Sensitive Data Filtering

PicoClaw automatically filters sensitive values — such as API keys, tokens, and secrets — from tool results before sending them to the LLM. This prevents credentials from leaking into model context and being echoed back to users or logged.

How Values Are Collected

Sensitive values are collected from your .security.yml file at startup. Every string value defined in that file is treated as a potential secret.

Configuration

Filtering is configured under the tools section:

FieldTypeDefaultDescription
filter_sensitive_databooltrueEnable or disable sensitive data filtering.
filter_min_lengthint8Minimum length of a value to be considered for filtering. Values shorter than this are ignored to avoid false positives.

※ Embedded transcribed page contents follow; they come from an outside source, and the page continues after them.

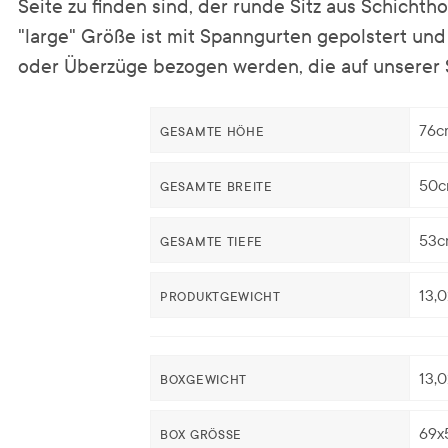
Seite zu finden sind, der runde Sitz aus Schichtho
"large" Größe ist mit Spanngurten gepolstert un
oder Überzüge bezogen werden, die auf unserer S
76c
GESAMTE HÖHE
50
GESAMTE BREITE
53c
GESAMTE TIEFE
13,
PRODUKTGEWICHT
13,
BOXGEWICHT
69x
BOX GRÖSSE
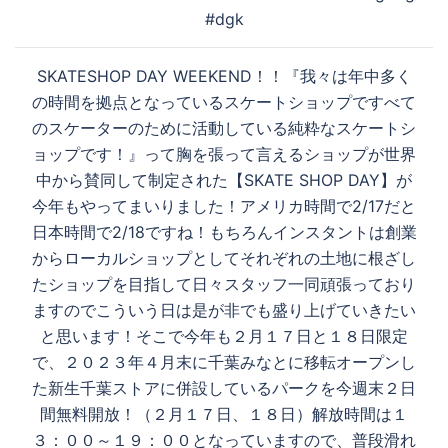
ビ
#dgk
ゲ
ー
SKATESHOP DAY WEEKEND！！『我々は年中多く
シ
の時間を拠点となっているスケートショップですべて
ョ
のスケーターのために活動している純粋なスケートシ
ン
ョップです！』って胸を張って言えるショップが世界
中から賛同して制定された【SKATE SHOP DAY】が
今年もやってまいりました！アメリカ時間で2/17だと
日本時間で2/18ですね！もちろんインスタントは創業
からローカルショップとしてそれぞれの土地に根ざし
たショップを目指して日々スタッフ一同頑張っており
ますのでこういう日は是が非でも盛り上げていきたい
と思います！そこで今年も２月１７日と１８日限定
で、２０２３年４月末に千葉みなとに移転オープンし
た新生千葉ストアに併設しているパークを今週末２日
間無料開放！（２月１７日、１８日）解放時間は１
３：００～１９：００となっていますので、普段滑れ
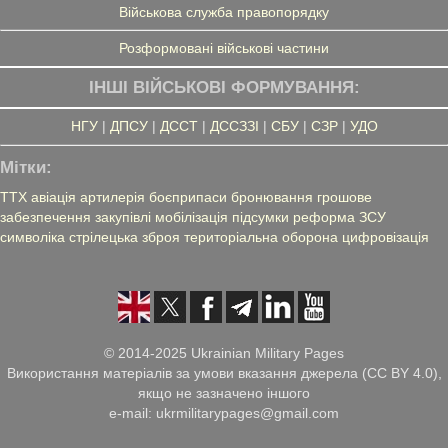
Військова служба правопорядку
Розформовані військові частини
ІНШІ ВІЙСЬКОВІ ФОРМУВАННЯ:
НГУ
|
ДПСУ
|
ДССТ
|
ДССЗЗІ
|
СБУ
|
СЗР
|
УДО
Мітки:
ТТХ
авіація
артилерія
боєприпаси
бронювання
грошове
забезпечення
закупівлі
мобілізація
підсумки
реформа ЗСУ
символіка
стрілецька зброя
територіальна оборона
цифровізація
© 2014-2025 Ukrainian Military Pages
Використання матеріалів за умови вказання джерела (CC BY 4.0),
якщо не зазначено іншого
e-mail: ukrmilitarypages@gmail.com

You can also toggle filtering via environment variable:

export PICOCLAW_TOOLS_FILTER_SENSITIVE_DATA=false

How It Works

  1. On startup, PicoClaw reads .security.yml and collects all string values that meet the minimum length requirement.
  2. These values are assembled into a strings.Replacer.
  3. Per tool result, the replacer scans the output and replaces any matching value with [FILTERED].

Example

Given a .security.yml containing:

openai:
api_key: "sk-abc123xxxxxxxxxxxxxxxxxx"
database:
password: "super-secret-db-pass"

And a tool that returns:

Connected to database with password super-secret-db-pass
API response from sk-abc123xxxxxxxxxxxxxxxxxx: {"status": "ok"}

The LLM will see:

Connected to database with password [FILTERED]
API response from [FILTERED]: {"status": "ok"}

Performance

  • Fast path for short content — tool results shorter than the minimum filter length are returned immediately without scanning.
  • O(n+m) replacement — the underlying strings.Replacer uses an efficient Aho-Corasick-like algorithm, where n is the length of the content and m is the total length of all patterns.
  • Lazy initialization — the replacer is built once at startup and reused for all subsequent tool calls.

Security Considerations

  • Filtering is best-effort. If a secret is not listed in .security.yml, it will not be filtered. Always keep your security file up to date.
  • Partial matches are not filtered. The value must appear exactly as defined. Substrings or encoded variants (e.g., base64) will not be caught.
  • The filter_min_length default of 8 is chosen to avoid filtering short, common strings that would cause excessive false positives. Adjust this value based on your security requirements.
  • Tool inputs are not filtered — only tool results (outputs) are scanned. If sensitive data appears in the arguments sent to a tool, it will not be redacted.
  • Logging and storage — filtering happens before the result is sent to the LLM, but the raw tool output may still appear in local logs depending on your logging configuration.